Изменить размер шрифта - +

Закончив расправу, пурпурный легкими покачиваниями хлыстика стал опять вызывать кого-то из толпы.

— Что, опять? — не понял кузнец.

Ростик ждал. На этот раз пурпурный вызвал крепких, здоровых мужичков. Они послушно потопали вперед, стали складывать убитых на тела пурпурных. Куча получилась, как в кадрах кинохроники о немецких концлагерях. Конечно, немецких, подумал Ростик, ведь о русских лагерях никто такой вот хроники не снимал. Да и слишком много было русских лагерей, наверное…

Потом они облили кучу тел бензином, принесенным из склада, и подожгли.

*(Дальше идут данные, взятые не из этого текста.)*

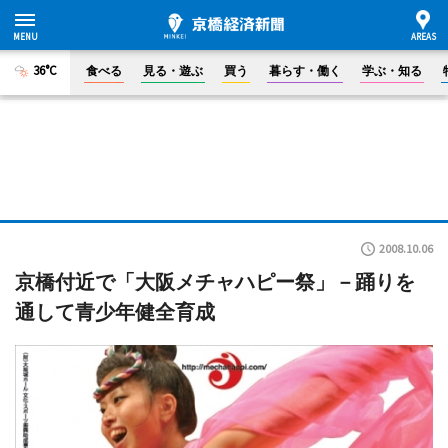
36°C
食べる
見る・遊ぶ
買う
暮らす・働く
学ぶ・知る
2008.10.06
京橋付近で「大阪メチャハピー祭」－踊りを
通して青少年健全育成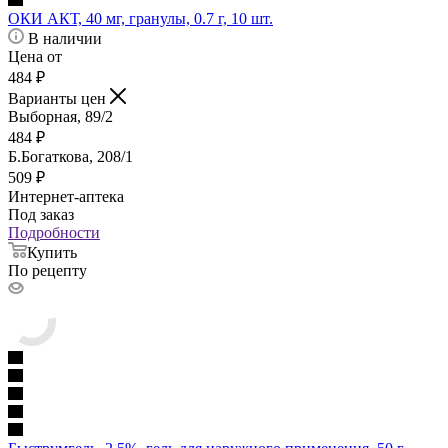
ОКИ АКТ, 40 мг, гранулы, 0.7 г, 10 шт.
В наличии
Цена от
484
₽
Варианты цен
Выборная, 89/2
484
₽
Б.Богаткова, 208/1
509
₽
Интернет-аптека
Под заказ
Подробности
Купить
По рецепту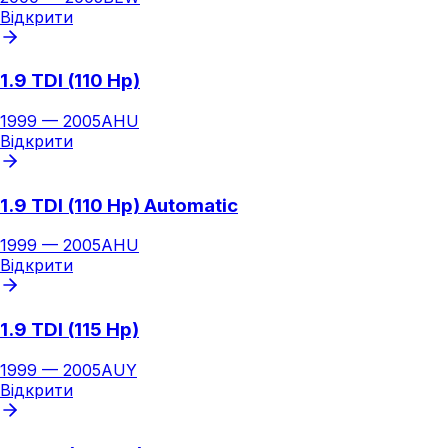
Відкрити
1.9 TDI (110 Hp)
1999
—
2005
AHU
Відкрити
1.9 TDI (110 Hp) Automatic
1999
—
2005
AHU
Відкрити
1.9 TDI (115 Hp)
1999
—
2005
AUY
Відкрити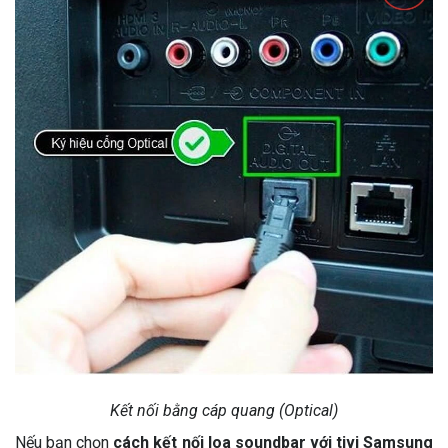
Kết nối bằng cáp quang (Optical)
Nếu bạn chọn
cách kết nối loa soundbar với tivi Samsung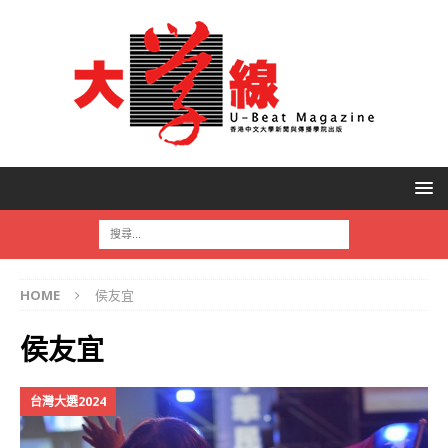
HOME
侯友宜
侯友宜
台灣大選2024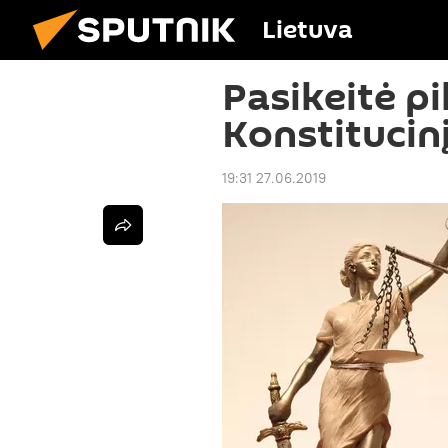
Lietuva
Pasikeitė pi
Konstitucin
19:31 27.06.2019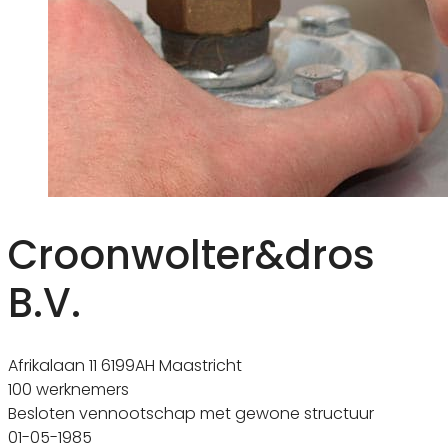
Croonwolter&dros
B.V.
Afrikalaan 11 6199AH Maastricht
100 werknemers
Besloten vennootschap met gewone structuur
01-05-1985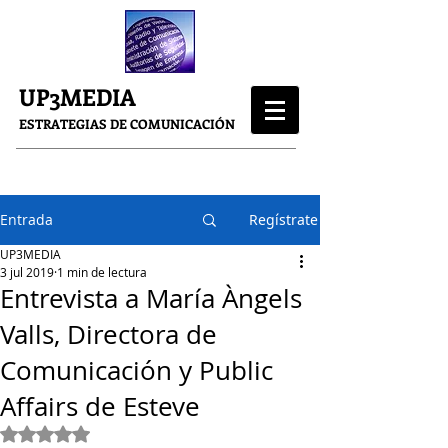
UP3MEDIA
ESTRATEGIAS DE COMUNICACIÓN
Entrada
Regístrate
UP3MEDIA
3 jul 2019
1 min de lectura
Entrevista a María Àngels
Valls, Directora de
Comunicación y Public
Affairs de Esteve
Obtuvo NaN de 5 estrellas.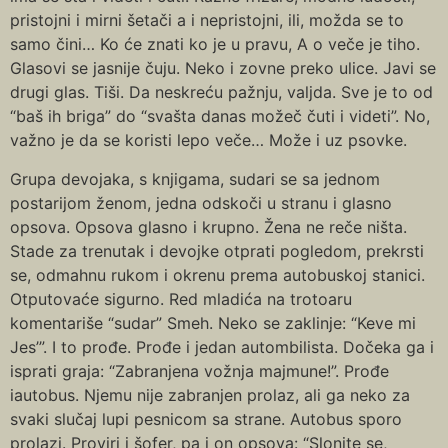
pristojni i mirni šetači a i nepristojni, ili, možda se to
samo čini… Ko će znati ko je u pravu, A o veče je tiho.
Glasovi se jasnije čuju. Neko i zovne preko ulice. Javi se
drugi glas. Tiši. Da neskreću pažnju, valjda. Sve je to od
“baš ih briga” do “svašta danas možeč čuti i videti”. No,
važno je da se koristi lepo veče… Može i uz psovke.
Grupa devojaka, s knjigama, sudari se sa jednom
postarijom ženom, jedna odskoči u stranu i glasno
opsova. Opsova glasno i krupno. Žena ne reče ništa.
Stade za trenutak i devojke otprati pogledom, prekrsti
se, odmahnu rukom i okrenu prema autobuskoj stanici.
Otputovaće sigurno. Red mladića na trotoaru
komentariše “sudar” Smeh. Neko se zaklinje: “Keve mi
Jes’”. I to prođe. Prođe i jedan autombilista. Dočeka ga i
isprati graja: “Zabranjena vožnja majmune!”. Prođe
iautobus. Njemu nije zabranjen prolaz, ali ga neko za
svaki slučaj lupi pesnicom sa strane. Autobus sporo
prolazi. Proviri i šofer, pa i on opsova: “Slonite se,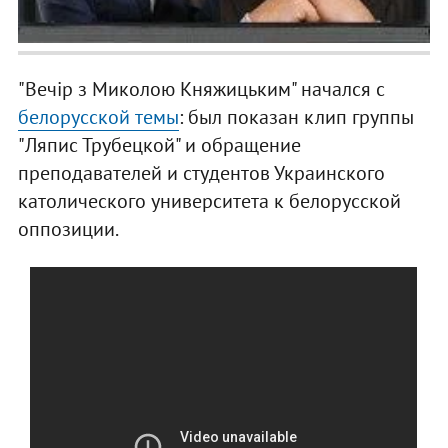
"Вечiр з Миколою Княжицьким" начался с
белорусской темы
: был показан клип группы
"Ляпис Трубецкой" и обращение
преподавателей и студентов Украинского
католического университета к белорусской
оппозиции.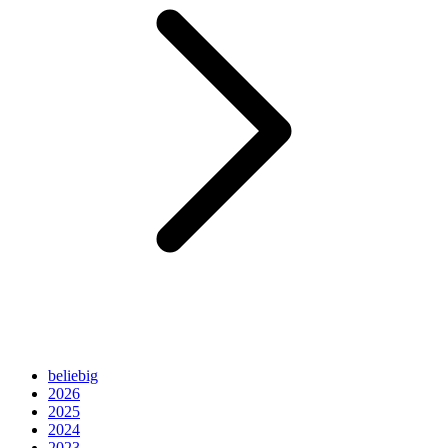
beliebig
2026
2025
2024
2023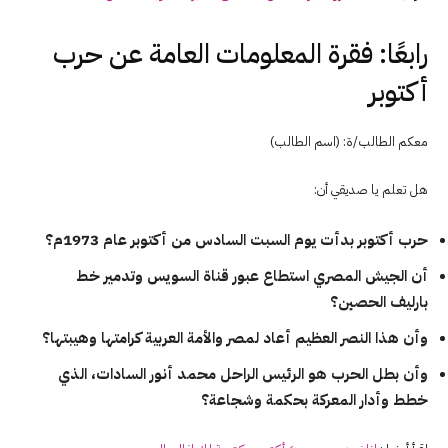
رابعًا: فقرة المعلومات العامة عن حرب
أكتوبر
معكم الطالب/ة: (اسم الطالب)
هل تعلم يا صديقي أن:
حرب أكتوبر بدأت يوم السبت السادس من أكتوبر عام 1973م؟
أن الجيش المصري استطاع عبور قناة السويس وتدمير خط
بارليف الحصين؟
وأن هذا النصر العظيم أعاد لمصر والأمة العربية كرامتها وهيبتها؟
وأن بطل الحرب هو الرئيس الراحل محمد أنور السادات، الذي
خطط وأدار المعركة بحكمة وشجاعة؟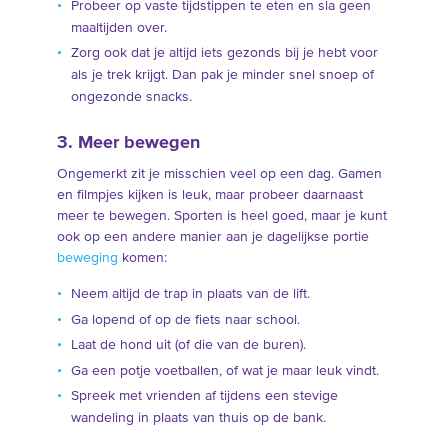
Probeer op vaste tijdstippen te eten en sla geen
maaltijden over.
Zorg ook dat je altijd iets gezonds bij je hebt voor
als je trek krijgt. Dan pak je minder snel snoep of
ongezonde snacks.
3. Meer bewegen
Ongemerkt zit je misschien veel op een dag. Gamen
en filmpjes kijken is leuk, maar probeer daarnaast
meer te bewegen. Sporten is heel goed, maar je kunt
ook op een andere manier aan je dagelijkse portie
beweging
komen:
Neem altijd de trap in plaats van de lift.
Ga lopend of op de fiets naar school.
Laat de hond uit (of die van de buren).
Ga een potje voetballen, of wat je maar leuk vindt.
Spreek met vrienden af tijdens een stevige
wandeling in plaats van thuis op de bank.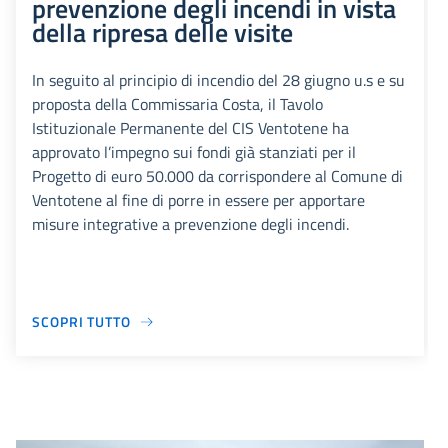
prevenzione degli incendi in vista
della ripresa delle visite
In seguito al principio di incendio del 28 giugno u.s e su
proposta della Commissaria Costa, il Tavolo
Istituzionale Permanente del CIS Ventotene ha
approvato l’impegno sui fondi già stanziati per il
Progetto di euro 50.000 da corrispondere al Comune di
Ventotene al fine di porre in essere per apportare
misure integrative a prevenzione degli incendi.
SCOPRI TUTTO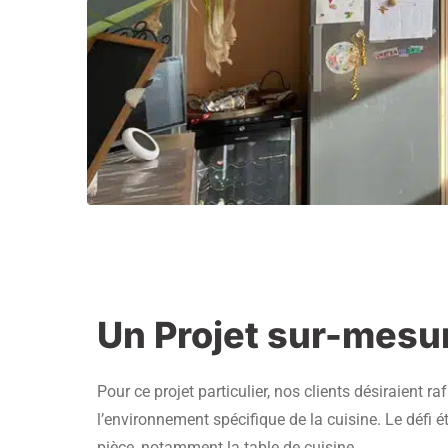
Un Projet sur-mesur
Pour ce projet particulier, nos clients désiraient
l’environnement spécifique de la cuisine. Le défi é
pièce, notamment la table de cuisine.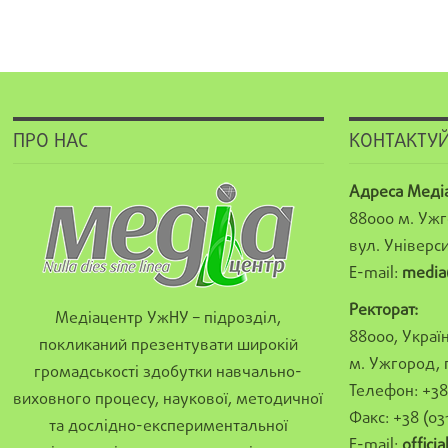
ПРО НАС
КОНТАКТУЙ
Адреса Меді
88000 м. Ужг
вул. Універси
E-mail:
media
Ректорат:
Медіацентр УжНУ – підрозділ,
88000, Україн
покликаний презентувати широкій
м. Ужгород, 
громадськості здобутки навчально-
Телефон: +38 
виховного процесу, наукової, методичної
Факс: +38 (03
та дослідно-експериментальної
E-mail:
offici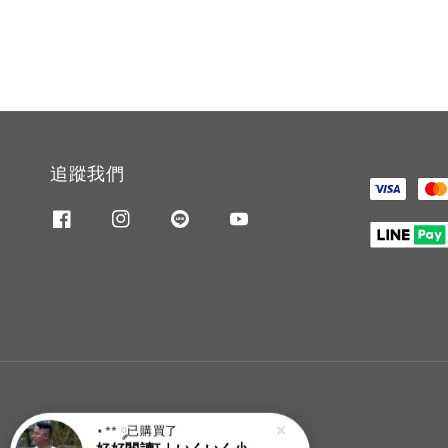
追蹤我們
⋆** ༘
已購買了
好好閱讀T｜いくいく小高潮色計事務所X好好生活書店聯名款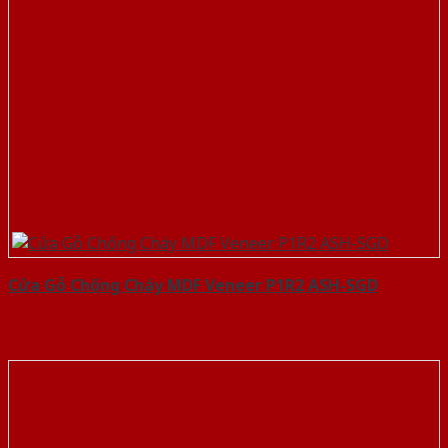
Cửa Gỗ Chống Cháy MDF Veneer P1R2 ASH-SGD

Пока эти чудовищные похороны не закончились, никого из стоящих на площади не отпустили. Несколько человек упали, то ли от жары и безжалостного солнца, то ли от горя. Их поднимали и заставляли смотреть…

Ростик больше не мог. Он спустился на землю, подошел к уныло копающемуся с какой-то железкой Черноброву.

— Все, кончай, пересаживайся на другую машину, поехали.

— Так ведь немного осталось, через четверть часа тронемся, — вяло отозвался шофер.

— Чернобров, не нужен нам больше этот бензин.

— Как так не нужен?

— Я думаю, — искренне ответил Ростик, — никто ни в какой Чужой город не поедет.

— Как же так? Что же будем делать? — спросила хохлушка.

Ростик оглянулся, оказалось, они все стояли тут, слушали его. Лица у большинства были серыми, как небеленый лен, цыганка пустила слезу, словно ребенок.

— Будем нападать.

— Что, вот так как есть, полувзводом пойдем на них в лоб? — спросил, недоумевая, кузнец.

— Мы Квелищево не смогли отбить, а тут — целый город…

— Нет, — жестко отозвался Ростик. — Мы сделали ошибку, нам следовало не оружие вывозить, а народ выводить. Больше мы так не ошибемся.

— Партизанщина? — полуутвердительно поинтересовался Чернобров.

— Именно, — ответил кузнец. Он повеселел, для него даже такой вот отчаянный, ненадежный план был лучше, чем никакого плана.

— И все-таки, если мы будем их атаковать, а они за каждого пурпурного будут убивать по десятку наших… — спросила, хлюпая носом, цыганка, — какая же тут партизанщина. Это все равно что в своих стрелять.

Ростик шагнул к ней так резко, что она отпрянула.

— Именно поэтому и нужно нападать. Чтобы спасти хоть кого-нибудь, чтобы вывести хоть часть жителей. — Он мотнул головой в строну Квелищева. — Ты думаешь, там, под угрозой расстрела, — жизнь? Ты думаешь, они, чувствуя на себе ошейники рабов, — живут?

Он попробовал успокоиться, провел рукой по лицу. И тогда цыганка шагнула вперед, положила ему руку на плечо, что совсем не вязалось с его вспышкой.

— Да, я все понимаю, командир. Ты не казни себя, не ты виноват, никто не знал, с какими… С кем нам пришлось столкнуться. — Она подождала, пока Ростик посмотрит в ее черные, как смоль, глаза. — Все было правильно, и все будет правильно. Будем нападать — и спасать, кого еще можно спасти.

Машину с бензином закатили подальше в кусты, закидали ветками, а на остальных двинули к обсерватории. И хотя ехали со скоростью всего-то километров двадцать, пылевой шлейф, остающийся сзади, беспокоил Ростика все время. Он успокоился только после того, как машины закатили в один из сараев, поцелее остальных, и разгрузили оружие.

Теперь стволов было куда как достаточно. Почти два десятка автоматов и несколько карабинов. Себе Ростик оставил карабин, он решил, что отныне его целью станут пурпурные и так будет всегда, пока он будет видеть их перед собой или пока они не завалят его.